• _AUSGANGSTEXT_:
○ ○ ○ ○ ○

Die Entkopplungsthese kann man aber auch mit dem Blick in die Geschichte belegen. Anfang der 70er-Jahre kam das starre Akkumulationsregime der Fliessbandfertigung in Kombination mit Massenkonsum in Turbulenzen. Der Fordismus kam an Produktivitätsgrenzen. Stagnierende Gewinne und Löhne führten zu einer verstärkten Kreditaufnahme. Mit dem Eurogeldmarkt wurde eine staatenlose Form des Giralgeldes eingeführt. Es kam zu immer neuen Einlageformen. Zwischen Ende der Siebziger- und Mitte der Neunzigerjahre haben sich die Welthandelsumsätze verdreifacht, die Devisenmarktumsätze aber verachtfacht. Müssen wir nicht schon hier von einer Entkopplung sprechen?

Welthandel ist sehr real. Da geht es ja um Güter, die in Fabriken produziert und auf Schiffen um die Welt geschickt werden. Die Umsätze an den Finanzmärkten sind dagegen in der Tat deutlich schneller gestiegen. Das hat mit der realen Wertschöpfung unserer Wirtschaft sehr wenig zu tun. Dahinter stehen moderne Finanzinstrumente wie Termingeschäfte und Optionen. Diese können sehr sinnvoll eingesetzt werden, müssen es aber nicht und werden es auch nicht immer. Da würde ich in der Tat auch eine Entkopplung sehen.

Eine neue Dimension erreichten diese neuen Formate durch die technologische Evolution von Cybercash (Neunzigerjahre) und in den letzten Jahren durch Kryptowährungen. Wie beurteilen Sie diese neuen Dimensionen? Sind Kryptowährungen und vor allem die dahinterliegende Technologie Blockchain ein volkswirtschaftlicher und technologischer Gamechanger, oder endet dieser Goldrausch im Platzen einer gigantischen Blase?

Mein Blick auf die Daten zeigt mir, dass es bezüglich unseres Wachstums durch Technologie keine wirklichen Gamechanger gibt. Unser Leben ändert sich, unsere Wünsche und Vorstellungen ändern sich. Das ist das, was ich Gamechanger nennen würde: Klimabewusstsein oder die Sorge um unsere Gesundheit. Die Wirtschaft passt sich an eine veränderte Nachfrage an, wenn man sie lässt. Aber weder die Eisenbahn, noch das Aufkommen der Massenproduktion oder die seit 30 Jahren laufende Digitalisierung haben in irgendeiner Form zu Diskontinuitäten im Wachstum von Volkswirtschaften geführt. Was wir dagegen schon gesehen haben, ist, dass es um die Technologien herum unrealistischen Optimismus und auch Blasenbildung an Finanzmärkten geben kann. Das war bei den Eisenbahnen so oder beim Internet und jetzt ist es vielleicht woanders. Die Grösse der Kryptomärkte ist allerdings im Vergleich zu vorherigen Blasenepisoden eher bescheiden.

○ ○ ○ ○ ○

• _DATENAUSZUG_:

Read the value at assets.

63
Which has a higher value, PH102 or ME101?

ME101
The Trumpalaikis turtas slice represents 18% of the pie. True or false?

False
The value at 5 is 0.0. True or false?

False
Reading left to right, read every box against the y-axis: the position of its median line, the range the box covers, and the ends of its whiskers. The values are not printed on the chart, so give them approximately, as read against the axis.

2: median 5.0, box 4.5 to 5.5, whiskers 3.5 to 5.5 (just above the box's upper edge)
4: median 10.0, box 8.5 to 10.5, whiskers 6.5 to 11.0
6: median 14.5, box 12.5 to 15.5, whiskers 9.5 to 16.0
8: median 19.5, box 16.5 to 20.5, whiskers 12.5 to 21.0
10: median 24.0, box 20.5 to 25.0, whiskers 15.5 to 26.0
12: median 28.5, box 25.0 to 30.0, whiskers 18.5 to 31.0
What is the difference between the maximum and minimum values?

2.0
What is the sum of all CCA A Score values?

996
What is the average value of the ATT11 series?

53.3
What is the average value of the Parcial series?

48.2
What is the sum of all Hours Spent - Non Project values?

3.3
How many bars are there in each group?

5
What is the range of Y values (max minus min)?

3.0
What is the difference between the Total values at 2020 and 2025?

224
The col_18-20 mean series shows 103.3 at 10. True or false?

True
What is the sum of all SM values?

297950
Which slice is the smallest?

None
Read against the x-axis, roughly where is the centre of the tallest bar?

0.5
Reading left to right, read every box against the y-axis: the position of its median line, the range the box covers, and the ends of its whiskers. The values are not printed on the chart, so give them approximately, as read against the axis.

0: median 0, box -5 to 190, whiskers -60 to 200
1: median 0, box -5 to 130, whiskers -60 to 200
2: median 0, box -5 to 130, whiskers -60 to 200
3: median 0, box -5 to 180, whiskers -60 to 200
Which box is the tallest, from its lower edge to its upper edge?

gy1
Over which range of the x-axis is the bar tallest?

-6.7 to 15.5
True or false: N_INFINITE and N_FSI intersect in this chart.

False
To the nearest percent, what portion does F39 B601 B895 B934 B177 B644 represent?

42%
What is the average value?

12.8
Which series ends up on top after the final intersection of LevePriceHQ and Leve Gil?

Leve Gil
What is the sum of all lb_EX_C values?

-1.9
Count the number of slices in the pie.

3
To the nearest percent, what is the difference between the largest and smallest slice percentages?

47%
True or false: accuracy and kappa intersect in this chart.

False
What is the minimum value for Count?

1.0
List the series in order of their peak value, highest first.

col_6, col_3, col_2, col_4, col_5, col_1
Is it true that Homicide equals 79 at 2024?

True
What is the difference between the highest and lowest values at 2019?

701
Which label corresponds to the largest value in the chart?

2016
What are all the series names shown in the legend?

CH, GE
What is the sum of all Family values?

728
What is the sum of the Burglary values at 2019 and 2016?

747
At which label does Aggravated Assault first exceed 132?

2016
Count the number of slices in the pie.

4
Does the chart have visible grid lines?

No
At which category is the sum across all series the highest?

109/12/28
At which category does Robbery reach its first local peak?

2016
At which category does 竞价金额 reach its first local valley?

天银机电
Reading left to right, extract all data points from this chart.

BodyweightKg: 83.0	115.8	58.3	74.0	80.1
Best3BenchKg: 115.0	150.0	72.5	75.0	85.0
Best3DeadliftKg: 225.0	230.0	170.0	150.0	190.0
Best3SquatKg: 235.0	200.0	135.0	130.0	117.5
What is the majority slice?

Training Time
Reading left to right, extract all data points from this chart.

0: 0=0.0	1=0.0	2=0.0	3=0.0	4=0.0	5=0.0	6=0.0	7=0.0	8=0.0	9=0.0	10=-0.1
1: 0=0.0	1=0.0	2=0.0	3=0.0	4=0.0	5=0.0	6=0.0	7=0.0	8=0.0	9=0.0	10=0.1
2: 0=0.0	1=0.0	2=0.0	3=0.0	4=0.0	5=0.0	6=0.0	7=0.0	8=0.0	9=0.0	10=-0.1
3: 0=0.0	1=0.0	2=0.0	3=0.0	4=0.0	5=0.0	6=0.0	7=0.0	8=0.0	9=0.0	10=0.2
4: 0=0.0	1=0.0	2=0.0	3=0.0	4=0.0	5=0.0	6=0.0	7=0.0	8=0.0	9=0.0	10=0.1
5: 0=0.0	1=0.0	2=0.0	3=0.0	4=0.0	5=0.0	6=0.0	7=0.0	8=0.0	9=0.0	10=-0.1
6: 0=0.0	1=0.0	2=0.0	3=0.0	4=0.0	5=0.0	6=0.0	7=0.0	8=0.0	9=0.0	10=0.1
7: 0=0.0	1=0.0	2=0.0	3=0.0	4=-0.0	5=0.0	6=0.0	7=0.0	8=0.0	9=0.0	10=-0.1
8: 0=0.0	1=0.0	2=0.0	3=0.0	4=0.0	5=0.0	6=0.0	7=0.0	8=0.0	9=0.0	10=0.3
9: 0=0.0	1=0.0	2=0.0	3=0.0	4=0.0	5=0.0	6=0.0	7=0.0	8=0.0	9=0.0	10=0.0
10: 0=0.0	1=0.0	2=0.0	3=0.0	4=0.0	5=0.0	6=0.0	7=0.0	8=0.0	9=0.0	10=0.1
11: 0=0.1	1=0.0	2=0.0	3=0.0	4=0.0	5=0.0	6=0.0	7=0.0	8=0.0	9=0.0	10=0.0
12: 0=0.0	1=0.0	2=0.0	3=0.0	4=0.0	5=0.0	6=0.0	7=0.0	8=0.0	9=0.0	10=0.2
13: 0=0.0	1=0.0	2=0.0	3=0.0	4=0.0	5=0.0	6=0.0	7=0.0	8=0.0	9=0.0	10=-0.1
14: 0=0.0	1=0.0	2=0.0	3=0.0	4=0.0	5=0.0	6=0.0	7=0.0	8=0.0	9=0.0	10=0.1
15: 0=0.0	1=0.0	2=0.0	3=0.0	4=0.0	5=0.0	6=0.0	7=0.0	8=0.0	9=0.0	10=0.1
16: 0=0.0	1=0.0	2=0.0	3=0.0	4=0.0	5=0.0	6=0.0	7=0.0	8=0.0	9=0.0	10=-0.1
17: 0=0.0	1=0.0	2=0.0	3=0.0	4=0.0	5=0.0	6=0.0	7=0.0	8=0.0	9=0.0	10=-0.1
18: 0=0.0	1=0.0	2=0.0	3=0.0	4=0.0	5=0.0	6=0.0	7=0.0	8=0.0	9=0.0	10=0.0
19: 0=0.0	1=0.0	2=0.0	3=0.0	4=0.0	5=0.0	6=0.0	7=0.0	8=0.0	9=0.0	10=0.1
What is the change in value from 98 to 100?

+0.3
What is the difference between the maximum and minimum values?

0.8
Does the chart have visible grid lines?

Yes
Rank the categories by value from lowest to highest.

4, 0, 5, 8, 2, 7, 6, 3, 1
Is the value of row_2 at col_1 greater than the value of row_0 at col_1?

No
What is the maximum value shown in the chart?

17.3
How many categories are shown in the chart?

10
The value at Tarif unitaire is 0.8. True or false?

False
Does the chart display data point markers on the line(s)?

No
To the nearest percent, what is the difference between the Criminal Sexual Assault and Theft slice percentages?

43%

○ ○ ○ ○ ○

• _AUFGABE_:
Fassen Sie den Absatz des Ausgangstexts, der mit „Mein Blick auf die Daten“ beginnt, als kurze Stichpunktliste mit seinen wichtigsten Aussagen zusammen.

• _ANTWORT_:
- Die Daten zeigen keine echten Gamechanger durch Technologie für das Wachstum.
- Gamechanger sind vielmehr veränderte Wünsche und Vorstellungen, etwa Klimabewusstsein oder die Sorge um die Gesundheit.
- Die Wirtschaft passt sich an eine veränderte Nachfrage an, wenn man sie lässt.
- Weder Eisenbahn noch Massenproduktion noch die seit 30 Jahren laufende Digitalisierung führten zu Diskontinuitäten im Wachstum von Volkswirtschaften.
- Um Technologien herum kann es unrealistischen Optimismus und Blasenbildung an Finanzmärkten geben, so bei den Eisenbahnen und beim Internet.
- Die Kryptomärkte sind im Vergleich zu früheren Blasenepisoden eher bescheiden.